Sa réalisation de haut vol, ses cadrages travaillés et ses graphismes préférant aux effets spéciaux explosifs un ultra réalisme saisissant (jusqu’à la patine des murs de la ville moite), fascinent aussi. D’autant que l’empathie se démultiplie par des actions et choix à effectuer manettes en mains. De plus en plus décharné depuis le premier Nomad Soul, le gameplay des productions de Quantic Dream se limite ici à une suite de gestes à effectuer en secouant parfois le joypad et en orientant ses sticks dans diverses directions.
Ouvrir un frigo, boire une bière… A ces gestes banals viennent s’ajouter des touches à appuyer en synchro pour des scènes d’action comme une bagarre. Du Quick Time Event trop classique. Le tout pour un bilan qui laissera plus d’un gamer sur sa faim. « Inventaires, mécaniques… j’ai envie de jeter tout la pathos du jeu vidéo et de l’exprimer plus élégamment avec discrétion et transparence. » Le tout pour permettre une multitude d’univers parallèles explorables selon les choix et les actions réussies ou non du joueur, avec une vingtaine de fins possibles.

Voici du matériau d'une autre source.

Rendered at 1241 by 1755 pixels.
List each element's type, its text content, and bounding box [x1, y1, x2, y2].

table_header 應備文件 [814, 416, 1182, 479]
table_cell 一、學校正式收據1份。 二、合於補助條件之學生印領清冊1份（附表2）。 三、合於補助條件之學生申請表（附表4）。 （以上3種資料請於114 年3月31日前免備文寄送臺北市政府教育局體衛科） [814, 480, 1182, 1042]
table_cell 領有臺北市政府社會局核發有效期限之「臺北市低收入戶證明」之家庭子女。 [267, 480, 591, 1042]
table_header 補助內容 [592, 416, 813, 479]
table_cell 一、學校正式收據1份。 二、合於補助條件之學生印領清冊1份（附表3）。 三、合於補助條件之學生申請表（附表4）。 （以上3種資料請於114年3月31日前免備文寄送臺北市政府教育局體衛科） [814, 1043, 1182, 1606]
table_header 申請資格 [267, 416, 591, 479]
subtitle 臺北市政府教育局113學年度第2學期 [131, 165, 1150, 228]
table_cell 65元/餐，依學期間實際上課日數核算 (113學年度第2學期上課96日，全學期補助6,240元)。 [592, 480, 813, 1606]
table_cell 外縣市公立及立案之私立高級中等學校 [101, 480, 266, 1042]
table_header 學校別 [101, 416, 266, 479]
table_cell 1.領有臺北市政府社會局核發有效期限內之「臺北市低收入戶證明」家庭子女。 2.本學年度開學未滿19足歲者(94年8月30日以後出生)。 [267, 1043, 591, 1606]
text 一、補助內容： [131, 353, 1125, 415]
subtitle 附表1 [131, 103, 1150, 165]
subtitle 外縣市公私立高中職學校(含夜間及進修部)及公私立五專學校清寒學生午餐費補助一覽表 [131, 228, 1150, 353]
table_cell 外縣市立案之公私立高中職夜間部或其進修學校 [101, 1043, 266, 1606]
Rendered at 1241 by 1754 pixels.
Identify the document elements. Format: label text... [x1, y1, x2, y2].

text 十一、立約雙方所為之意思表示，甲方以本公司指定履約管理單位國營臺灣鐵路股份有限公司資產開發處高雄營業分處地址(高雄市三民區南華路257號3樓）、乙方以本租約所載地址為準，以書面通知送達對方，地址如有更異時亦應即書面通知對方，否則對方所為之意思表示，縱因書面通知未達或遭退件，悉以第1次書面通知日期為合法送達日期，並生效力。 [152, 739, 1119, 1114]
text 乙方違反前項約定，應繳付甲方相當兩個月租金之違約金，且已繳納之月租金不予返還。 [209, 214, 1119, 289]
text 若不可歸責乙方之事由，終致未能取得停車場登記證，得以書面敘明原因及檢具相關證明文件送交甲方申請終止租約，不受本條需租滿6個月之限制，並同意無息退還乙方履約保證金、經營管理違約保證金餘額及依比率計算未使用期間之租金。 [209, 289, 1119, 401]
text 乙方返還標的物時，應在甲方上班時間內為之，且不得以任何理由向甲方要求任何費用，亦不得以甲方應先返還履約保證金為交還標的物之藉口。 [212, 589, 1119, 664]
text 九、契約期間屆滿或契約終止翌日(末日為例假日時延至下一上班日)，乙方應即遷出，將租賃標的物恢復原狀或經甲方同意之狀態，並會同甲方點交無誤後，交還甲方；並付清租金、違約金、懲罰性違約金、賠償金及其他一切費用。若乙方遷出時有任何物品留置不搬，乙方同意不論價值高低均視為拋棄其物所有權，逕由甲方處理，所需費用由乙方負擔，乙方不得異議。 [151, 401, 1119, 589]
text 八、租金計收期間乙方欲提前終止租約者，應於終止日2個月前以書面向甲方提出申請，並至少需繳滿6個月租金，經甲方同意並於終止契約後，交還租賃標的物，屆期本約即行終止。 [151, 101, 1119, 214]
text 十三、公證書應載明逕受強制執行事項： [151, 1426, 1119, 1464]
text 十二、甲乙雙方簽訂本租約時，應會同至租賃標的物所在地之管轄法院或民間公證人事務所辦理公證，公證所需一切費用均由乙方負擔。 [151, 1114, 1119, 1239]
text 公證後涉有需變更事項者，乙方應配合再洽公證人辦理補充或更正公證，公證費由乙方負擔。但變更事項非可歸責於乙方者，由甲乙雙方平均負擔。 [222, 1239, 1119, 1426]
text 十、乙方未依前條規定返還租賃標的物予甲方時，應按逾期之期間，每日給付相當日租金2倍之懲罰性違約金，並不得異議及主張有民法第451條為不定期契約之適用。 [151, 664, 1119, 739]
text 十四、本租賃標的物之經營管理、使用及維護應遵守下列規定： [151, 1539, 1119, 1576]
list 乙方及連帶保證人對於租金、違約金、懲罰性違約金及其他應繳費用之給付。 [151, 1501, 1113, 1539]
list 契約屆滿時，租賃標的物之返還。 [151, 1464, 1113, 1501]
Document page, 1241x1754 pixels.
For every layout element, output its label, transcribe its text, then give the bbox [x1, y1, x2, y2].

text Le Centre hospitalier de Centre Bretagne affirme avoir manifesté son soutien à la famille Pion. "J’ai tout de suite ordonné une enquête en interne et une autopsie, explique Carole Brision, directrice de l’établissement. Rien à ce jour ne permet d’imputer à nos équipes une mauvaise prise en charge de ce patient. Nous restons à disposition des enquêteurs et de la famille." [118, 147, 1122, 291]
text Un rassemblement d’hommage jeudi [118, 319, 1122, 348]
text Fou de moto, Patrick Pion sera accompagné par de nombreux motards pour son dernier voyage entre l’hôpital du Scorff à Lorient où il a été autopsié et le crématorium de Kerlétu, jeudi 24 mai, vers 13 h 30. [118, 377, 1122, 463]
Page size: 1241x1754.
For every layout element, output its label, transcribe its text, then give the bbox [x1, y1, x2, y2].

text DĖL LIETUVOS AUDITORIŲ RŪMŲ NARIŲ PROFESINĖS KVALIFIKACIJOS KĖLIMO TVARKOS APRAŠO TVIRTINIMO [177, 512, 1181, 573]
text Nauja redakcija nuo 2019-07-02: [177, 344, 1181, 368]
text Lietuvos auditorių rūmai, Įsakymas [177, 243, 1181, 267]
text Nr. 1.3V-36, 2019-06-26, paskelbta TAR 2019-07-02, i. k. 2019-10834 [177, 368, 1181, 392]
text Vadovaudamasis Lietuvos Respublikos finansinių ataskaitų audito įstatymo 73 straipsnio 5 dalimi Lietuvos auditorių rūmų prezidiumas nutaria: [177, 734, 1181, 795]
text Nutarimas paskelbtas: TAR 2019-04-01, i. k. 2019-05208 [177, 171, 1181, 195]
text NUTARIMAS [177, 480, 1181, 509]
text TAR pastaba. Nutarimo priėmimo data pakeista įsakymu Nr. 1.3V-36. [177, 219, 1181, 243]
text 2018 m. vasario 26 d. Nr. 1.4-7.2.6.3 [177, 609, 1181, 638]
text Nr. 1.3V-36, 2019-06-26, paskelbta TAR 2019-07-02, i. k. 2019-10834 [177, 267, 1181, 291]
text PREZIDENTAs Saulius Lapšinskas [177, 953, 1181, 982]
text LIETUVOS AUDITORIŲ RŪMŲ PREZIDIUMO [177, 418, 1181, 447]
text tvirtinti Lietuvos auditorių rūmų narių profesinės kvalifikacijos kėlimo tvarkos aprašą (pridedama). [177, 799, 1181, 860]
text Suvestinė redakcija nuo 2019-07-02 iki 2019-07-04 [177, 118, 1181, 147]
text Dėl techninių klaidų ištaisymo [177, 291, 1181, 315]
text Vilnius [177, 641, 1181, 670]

Assumée, cette démarche anti gaming semble diriger l’équipée Quantic vers la réalisation de longs métrages classiques. La présentation du film interactif aux côtés de Mathieu Kassovitz et Terry Gilliam en témoigne. Un coup marketing révélateur. « Certains critiquent mes films pour le trop plein d’informations qui en déborde, réclamant une direction précise. Mais je veux qu’on voie tout. Les jeux comme Heavy Rain sont peut-être une solution. D’autant que l’argent manque cruellement dans notre milieu », jubile le réalisateur de Brazil, qui n’avait jusqu’ici jamais pris de joypad en mains.
Présenté en avant-première aux Champs Elysées avec tapis rouge et bulles jaunes, le thriller noir de Quantic se tourne donc vers le septième art, quitte à renier les joysticks. « Nous ne sommes pas des réalisateurs frustrés. Justedes développeurs alternatifs avec un budget triple A », coupe court Guillaume de Foundaumière producteur du jeu et co-patron de Quantic aux côtés de Cage. » Les productions vides de sens me désespèrent. Depuis 20 ans, notre industrie s’est bornée à créer des jouets pour adolescents. J’espère un changement. » Nous aussi.
(1) Studio parisien qui avait entre autres
pixélisé David Bowie voici 11 ans dans Omikron: The Nomad Soul, un précurseur de GTA.
Heavy Rain
Édité par Sony Computer Entertainment et développé par Quantic Dream, âge 18+, disponible sur PlayStation 3.